One reason for the revenue and earnings growth was that LinkedIn Corp (NYSE:LNKD) raised prices to $8,200 from $7,000 for corporate recruiting services. The company said it increased its user base to 218 million in the first quarter, up from 202 million in the fourth quarter. That includes reaching the one million users benchmark in Singapore, and four million benchmark in Australia. There are 19 million members in Indian, and 3 million in China.

One thing that LinkedIn does not do compared to the competition at Monster Worldwide, Inc. (NYSE:MWW) and CareerBuilder is breakdown revenue and income geographically. Monster and CareerBuilder both show North American revenue, as well as international revenue.

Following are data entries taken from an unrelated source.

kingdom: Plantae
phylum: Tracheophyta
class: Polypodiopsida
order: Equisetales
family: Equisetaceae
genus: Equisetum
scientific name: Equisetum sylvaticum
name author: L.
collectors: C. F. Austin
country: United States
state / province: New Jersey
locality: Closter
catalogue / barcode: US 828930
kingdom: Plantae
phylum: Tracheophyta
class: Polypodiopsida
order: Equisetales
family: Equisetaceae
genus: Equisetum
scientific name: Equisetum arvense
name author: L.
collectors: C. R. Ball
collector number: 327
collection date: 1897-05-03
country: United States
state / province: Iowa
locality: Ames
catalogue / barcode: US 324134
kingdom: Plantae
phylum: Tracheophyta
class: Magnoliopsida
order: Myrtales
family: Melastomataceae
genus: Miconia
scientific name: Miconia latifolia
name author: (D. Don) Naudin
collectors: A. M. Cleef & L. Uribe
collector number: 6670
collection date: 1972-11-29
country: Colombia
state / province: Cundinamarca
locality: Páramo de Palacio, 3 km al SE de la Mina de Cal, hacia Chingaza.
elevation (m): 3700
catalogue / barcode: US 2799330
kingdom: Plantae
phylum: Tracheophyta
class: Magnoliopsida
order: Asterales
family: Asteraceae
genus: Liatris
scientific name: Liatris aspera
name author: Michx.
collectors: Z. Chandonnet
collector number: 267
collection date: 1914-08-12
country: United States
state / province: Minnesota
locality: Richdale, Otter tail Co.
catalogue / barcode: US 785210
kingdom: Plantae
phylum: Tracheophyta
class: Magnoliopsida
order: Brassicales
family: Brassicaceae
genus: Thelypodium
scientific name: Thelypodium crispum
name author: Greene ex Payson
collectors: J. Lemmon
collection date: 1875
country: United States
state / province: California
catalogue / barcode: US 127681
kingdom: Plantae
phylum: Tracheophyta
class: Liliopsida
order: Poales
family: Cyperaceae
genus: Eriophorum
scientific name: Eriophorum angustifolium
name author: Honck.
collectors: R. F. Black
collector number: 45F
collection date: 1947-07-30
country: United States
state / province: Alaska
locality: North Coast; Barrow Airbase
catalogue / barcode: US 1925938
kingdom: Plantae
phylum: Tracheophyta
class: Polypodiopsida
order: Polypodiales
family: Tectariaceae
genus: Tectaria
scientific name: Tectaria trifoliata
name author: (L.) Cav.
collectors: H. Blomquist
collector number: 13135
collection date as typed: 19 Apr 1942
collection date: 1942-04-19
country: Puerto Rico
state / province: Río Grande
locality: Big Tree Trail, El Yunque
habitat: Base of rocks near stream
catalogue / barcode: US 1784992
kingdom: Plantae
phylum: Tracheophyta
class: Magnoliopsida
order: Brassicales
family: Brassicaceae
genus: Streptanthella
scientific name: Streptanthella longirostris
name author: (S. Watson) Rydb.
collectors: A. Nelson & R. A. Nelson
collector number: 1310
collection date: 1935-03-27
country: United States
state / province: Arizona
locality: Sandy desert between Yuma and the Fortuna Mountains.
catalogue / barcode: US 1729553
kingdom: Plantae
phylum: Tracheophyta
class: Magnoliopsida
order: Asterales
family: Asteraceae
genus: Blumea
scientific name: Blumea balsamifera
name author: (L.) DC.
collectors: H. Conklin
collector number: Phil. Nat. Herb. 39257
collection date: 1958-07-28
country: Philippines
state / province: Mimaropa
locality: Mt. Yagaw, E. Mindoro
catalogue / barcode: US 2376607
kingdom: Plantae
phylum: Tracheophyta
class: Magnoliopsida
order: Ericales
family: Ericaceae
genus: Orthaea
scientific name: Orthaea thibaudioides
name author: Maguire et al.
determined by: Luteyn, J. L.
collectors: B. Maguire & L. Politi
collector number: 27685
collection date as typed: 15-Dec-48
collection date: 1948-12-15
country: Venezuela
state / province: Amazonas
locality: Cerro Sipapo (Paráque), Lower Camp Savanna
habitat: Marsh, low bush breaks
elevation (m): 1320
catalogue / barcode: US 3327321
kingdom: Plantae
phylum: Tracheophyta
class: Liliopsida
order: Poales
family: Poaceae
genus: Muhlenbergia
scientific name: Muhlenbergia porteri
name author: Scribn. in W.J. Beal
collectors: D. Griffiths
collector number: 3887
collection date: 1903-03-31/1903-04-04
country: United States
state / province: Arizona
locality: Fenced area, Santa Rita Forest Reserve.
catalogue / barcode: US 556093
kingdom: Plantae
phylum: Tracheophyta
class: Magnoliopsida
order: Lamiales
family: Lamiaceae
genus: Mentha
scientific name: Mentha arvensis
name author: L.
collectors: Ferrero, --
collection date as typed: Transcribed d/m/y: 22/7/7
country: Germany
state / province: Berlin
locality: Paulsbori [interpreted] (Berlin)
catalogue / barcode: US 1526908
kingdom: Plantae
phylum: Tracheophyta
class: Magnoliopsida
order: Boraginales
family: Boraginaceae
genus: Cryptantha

Monster’s North American revenue was down 3% on a year-over-year basis and up 4% sequentially. The economic and political environment in the U.S. remains mixed, largely driven by the cost covenants of sequestration, political gridlock and slower-than-normal recovery in the employment market. As a result, companies are not investing as much into corporate recruitment services. Monster Worldwide, Inc. (NYSE:MWW)’s revenue in Asia-Pac was down 10% on a year-over-year basis and down 6% sequentially.

Why has LinkedIn Corp (NYSE:LNKD) not reported numbers based on geography? What does it have to hide?

LinkedIn should be compared to Monster, CareerBuilder, or DICE HOLDINGS, INC. (NYSE:DHX), and not to other social networks. Because corporate recruiters and job hunters do not use Google Inc (NASDAQ:GOOG) Plus or Facebook Inc (NASDAQ:FB) or Twitter in the same way that they do Monster, Dice, or LinkedIn. LinkedIn is a career placement service provider and should be compared to other career placement service companies.

Monster reported net income of $5 million, or 4 cents per share, in the same first quarter. That compares to $3.7 million, or 3 cents per share, in the same period a year ago. Total revenue fell 9 percent to $212 million from $233.8 million, but it was still above the $210.5 million that analysts expected.

At DICE HOLDINGS, INC. (NYSE:DHX) revenues for the quarter totaled $50.4 million, an increase of 9% from $46.1 million in the comparable quarter of 2012. Net income for the quarter ended March 31, 2013 totaled $7.1 million, resulting in diluted earnings per share of $0.12 for the first quarter of 2013. Dice Holdings has a 1-year low of $6.95 and a 1-year high of $10.94. Dice does not break down earnings geographically, but by industry or employer segment (Tech, Energy, Finance, Other).

LinkedIn Corp (NYSE:LNKD) may continue to look like a great buy for a while yet. It looks fantastic next to the competition. But sooner or later it will turn into one of the biggest bubble pops in Wall Street history. The company offers little value, and chooses to provide numbers to advertisers and customers that mask reality. Where are the real numbers of returning users by geography? How do we know that the returning daily users on the site are not all recruiters? Where are the studies that show concrete proof that LinkedIn is connecting users with employers? Where are the studies that prove that North American recruiters aren’t paying to reach 220 million users that are primarily only active in India?

LinkedIn continues to give me indigestion in the way that only a smoke and mirrors illusion about to crumble can.